### Instruction 1
In the article on how a Trump reelection could reshape Fed policy, how many Republican Senators publicly voiced opposition to Herman Cain's bid?
==== Provided passage
How a Trump reelection could reshape Fed policy

Should he win a second term, President Donald Trump may have a golden opportunity to reshape the orientation of a Federal Reserve whose policies he’s repeatedly maligned.

Currently, Trump’s two recent nominees to the central bank, Herman Cain and Stephen Moore, are imperiled by growing resistance from within the president’s own party. On Friday, Cain’s short-lived bid appeared all but finished after four Republican Senators publicly voiced opposition. Meanwhile, Moore’s candidacy is also facing an uphill battle.

Fed leadership positions must be confirmed by the Senate, where the GOP holds a slim majority.

While Wall Street doesn’t believe any of Trump’s current nominees will alter the Fed’s consensus-driven deliberations, the president has reportedly confided to aides that “I want my own guys” at the Fed — a nod to his desire for partisans who’ll boost his agenda rather than engage in independent, policy-based analysis.

With crises flaring on a daily basis, and an approval rating below 50%, it’s very much an open question whether voters will send Trump back to the Oval Office in 2020.

That said, the stakes will be amplified if the president indeed prevails, and moves to install loyalists in Fed leadership positions, as a report in Thursday’s Wall Street Journal suggested he might. Three key governing slots will be up for grabs in the year the next president takes the oath of office in January 2021, which includes the Fed chairmanship.

“Central bank independence is even more important in an era of quantitative policy,” said Paul Donovan, UBS’s global chief economist. Donovan called that policy “useful but dangerous” in a note on Friday.

“Economists are best placed to judge when it should and should not be used,” he added. “Financial markets should pay attention to who should be nominated for the two vacant Fed positions.”

Indeed, Trump’s predisposition to loyalists has become a worry for a growing number of market participants that have defended the time-honored tradition of a central bank unencumbered by politics.

Stacking the Fed?

To be certain, the point is moot if Trump is ousted in November 2020. Although the president’s approval rating ticked higher in a Gallup poll released on Friday, preliminary readings of the general election show him trailing most of the leading contenders in an increasingly crowded Democratic fields.

However, anything can happen between now and the general election. And a second Trump term means the president stands a chance of re-orienting the Fed’s Open Market Committee (FOMC), the powerful body that sets interest rates and determines policy, with picks who are more supportive of his agenda.

Trump has publicly lambasted Fed Chairman Jerome Powell, mostly because of the Fed’s campaign to tighten monetary policy with rate hikes. The central bank is currently on pause as it assesses the current global growth soft patch.

President Donald Trump shakes hands with Federal Reserve board member Jerome Powell after announcing him as his nominee for the next chair of the Federal Reserve, in the Rose Garden of the White House in Washington, Thursday, Nov. 2, 2017. (AP Photo/Pablo Martinez Monsivais)
========
==== Provided information
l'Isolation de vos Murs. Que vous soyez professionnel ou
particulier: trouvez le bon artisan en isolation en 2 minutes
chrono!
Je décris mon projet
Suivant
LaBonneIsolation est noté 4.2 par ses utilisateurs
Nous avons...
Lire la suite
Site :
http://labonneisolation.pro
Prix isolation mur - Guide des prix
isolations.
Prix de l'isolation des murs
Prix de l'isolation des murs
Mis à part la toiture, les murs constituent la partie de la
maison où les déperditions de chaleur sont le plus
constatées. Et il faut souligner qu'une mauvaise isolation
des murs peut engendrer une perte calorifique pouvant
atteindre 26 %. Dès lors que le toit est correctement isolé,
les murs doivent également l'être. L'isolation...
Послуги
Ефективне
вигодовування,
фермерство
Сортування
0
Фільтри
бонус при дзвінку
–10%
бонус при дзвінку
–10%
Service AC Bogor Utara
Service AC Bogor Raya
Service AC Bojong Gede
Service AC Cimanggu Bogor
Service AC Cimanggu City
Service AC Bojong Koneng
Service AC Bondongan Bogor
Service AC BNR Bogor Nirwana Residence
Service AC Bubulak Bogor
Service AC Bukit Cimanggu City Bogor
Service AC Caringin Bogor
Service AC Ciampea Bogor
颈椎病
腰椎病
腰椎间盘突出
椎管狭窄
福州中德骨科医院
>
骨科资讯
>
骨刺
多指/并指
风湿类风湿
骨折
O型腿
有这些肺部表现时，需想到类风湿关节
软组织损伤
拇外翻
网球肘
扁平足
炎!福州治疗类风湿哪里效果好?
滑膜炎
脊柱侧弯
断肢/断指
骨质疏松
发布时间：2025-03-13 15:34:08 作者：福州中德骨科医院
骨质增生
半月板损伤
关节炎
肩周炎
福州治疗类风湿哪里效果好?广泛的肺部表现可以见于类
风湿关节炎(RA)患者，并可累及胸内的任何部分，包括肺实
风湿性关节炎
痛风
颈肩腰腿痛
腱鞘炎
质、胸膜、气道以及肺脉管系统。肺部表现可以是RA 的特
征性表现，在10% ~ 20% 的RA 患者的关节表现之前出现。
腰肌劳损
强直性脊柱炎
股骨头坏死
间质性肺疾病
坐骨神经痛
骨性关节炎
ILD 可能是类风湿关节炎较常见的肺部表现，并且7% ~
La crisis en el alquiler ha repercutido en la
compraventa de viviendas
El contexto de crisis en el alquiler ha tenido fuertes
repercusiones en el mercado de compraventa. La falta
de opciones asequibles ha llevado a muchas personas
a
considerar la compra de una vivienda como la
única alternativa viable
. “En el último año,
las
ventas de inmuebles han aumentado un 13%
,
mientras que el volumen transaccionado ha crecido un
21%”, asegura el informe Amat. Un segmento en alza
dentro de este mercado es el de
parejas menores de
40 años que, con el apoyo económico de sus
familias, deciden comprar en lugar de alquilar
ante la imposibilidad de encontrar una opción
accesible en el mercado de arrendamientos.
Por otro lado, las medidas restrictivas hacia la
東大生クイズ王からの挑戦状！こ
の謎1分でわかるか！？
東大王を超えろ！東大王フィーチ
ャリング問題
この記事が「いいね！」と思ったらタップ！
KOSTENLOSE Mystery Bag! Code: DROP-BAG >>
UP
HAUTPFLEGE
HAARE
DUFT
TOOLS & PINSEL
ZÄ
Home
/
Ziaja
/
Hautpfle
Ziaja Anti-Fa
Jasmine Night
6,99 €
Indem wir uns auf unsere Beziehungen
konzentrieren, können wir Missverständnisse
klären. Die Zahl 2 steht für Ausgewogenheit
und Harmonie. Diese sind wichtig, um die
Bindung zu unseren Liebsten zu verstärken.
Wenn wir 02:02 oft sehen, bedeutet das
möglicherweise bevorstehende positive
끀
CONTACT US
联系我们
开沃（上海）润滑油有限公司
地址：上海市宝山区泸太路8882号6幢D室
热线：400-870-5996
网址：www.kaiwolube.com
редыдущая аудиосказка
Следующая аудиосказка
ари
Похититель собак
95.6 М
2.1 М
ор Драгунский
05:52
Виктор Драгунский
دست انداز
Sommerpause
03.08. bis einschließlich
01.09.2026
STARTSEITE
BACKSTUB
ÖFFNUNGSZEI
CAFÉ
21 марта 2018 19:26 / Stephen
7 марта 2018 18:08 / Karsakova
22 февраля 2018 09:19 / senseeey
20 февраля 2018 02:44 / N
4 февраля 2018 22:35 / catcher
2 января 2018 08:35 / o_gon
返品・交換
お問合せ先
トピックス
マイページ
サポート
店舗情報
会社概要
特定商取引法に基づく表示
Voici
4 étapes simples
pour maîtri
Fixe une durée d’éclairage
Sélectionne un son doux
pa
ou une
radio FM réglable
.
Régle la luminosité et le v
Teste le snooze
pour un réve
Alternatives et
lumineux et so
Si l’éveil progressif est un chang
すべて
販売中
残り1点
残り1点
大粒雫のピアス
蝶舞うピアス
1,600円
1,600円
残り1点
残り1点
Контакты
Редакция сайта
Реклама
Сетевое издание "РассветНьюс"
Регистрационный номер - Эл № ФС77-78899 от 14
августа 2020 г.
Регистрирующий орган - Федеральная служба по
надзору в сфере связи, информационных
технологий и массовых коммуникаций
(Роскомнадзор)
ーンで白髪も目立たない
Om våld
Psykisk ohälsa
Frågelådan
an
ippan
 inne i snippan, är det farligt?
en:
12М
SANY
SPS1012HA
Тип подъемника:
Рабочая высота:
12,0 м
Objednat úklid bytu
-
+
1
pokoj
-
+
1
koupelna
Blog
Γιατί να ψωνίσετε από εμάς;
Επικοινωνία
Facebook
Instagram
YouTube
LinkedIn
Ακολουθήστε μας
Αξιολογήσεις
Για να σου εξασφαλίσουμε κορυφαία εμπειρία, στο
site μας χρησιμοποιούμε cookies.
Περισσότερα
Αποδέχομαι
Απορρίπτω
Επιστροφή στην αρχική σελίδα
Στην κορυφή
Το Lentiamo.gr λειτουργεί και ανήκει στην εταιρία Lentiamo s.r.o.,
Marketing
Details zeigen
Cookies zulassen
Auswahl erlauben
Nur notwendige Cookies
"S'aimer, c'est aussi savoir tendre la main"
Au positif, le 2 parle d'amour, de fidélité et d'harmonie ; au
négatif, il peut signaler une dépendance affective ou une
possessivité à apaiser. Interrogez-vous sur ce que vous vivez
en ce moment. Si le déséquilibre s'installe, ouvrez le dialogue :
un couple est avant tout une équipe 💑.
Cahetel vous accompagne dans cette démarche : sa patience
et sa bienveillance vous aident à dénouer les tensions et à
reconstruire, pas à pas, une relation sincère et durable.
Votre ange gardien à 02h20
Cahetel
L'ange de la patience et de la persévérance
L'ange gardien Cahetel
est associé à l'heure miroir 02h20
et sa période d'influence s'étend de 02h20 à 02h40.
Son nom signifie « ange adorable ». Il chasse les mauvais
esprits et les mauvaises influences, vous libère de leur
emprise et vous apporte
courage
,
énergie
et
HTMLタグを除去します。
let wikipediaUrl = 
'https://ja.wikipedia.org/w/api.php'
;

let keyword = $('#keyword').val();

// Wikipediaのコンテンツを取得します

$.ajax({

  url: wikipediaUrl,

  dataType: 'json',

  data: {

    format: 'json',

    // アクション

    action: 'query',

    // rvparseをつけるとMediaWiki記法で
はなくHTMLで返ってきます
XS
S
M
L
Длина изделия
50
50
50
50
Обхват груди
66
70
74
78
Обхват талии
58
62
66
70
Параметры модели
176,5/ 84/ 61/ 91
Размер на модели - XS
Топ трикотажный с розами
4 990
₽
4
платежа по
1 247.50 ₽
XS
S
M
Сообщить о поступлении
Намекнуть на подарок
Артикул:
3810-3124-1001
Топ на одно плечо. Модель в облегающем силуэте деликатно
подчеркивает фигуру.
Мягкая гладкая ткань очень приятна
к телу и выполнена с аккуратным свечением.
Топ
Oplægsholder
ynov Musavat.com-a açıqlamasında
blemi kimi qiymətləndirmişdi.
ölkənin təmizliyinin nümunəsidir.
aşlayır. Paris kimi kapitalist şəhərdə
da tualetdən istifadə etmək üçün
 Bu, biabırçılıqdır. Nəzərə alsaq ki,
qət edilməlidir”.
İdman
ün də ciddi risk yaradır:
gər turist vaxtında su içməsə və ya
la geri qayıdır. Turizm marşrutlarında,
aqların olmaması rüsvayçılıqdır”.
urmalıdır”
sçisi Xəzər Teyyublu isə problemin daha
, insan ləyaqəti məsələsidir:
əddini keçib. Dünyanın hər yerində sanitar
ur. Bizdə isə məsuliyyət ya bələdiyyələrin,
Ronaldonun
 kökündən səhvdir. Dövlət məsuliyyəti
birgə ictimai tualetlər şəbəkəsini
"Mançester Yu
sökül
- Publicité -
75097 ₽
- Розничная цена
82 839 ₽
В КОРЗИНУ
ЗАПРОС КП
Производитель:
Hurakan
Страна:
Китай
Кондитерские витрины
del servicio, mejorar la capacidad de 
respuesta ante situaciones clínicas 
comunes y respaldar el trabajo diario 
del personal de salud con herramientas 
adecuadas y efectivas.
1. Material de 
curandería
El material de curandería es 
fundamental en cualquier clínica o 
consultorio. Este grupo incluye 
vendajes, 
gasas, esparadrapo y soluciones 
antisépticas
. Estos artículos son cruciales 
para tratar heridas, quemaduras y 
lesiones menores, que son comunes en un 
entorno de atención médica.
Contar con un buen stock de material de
========
### Instruction 2
Pull out each line of the listing that contains the string "Bogor".

### Solution 1
Four

### Solution 2
Service AC Bogor Utara
Service AC Bogor Raya
Service AC Cimanggu Bogor
Service AC Bondongan Bogor
Service AC BNR Bogor Nirwana Residence
Service AC Bubulak Bogor
Service AC Bukit Cimanggu City Bogor
Service AC Caringin Bogor
Service AC Ciampea Bogor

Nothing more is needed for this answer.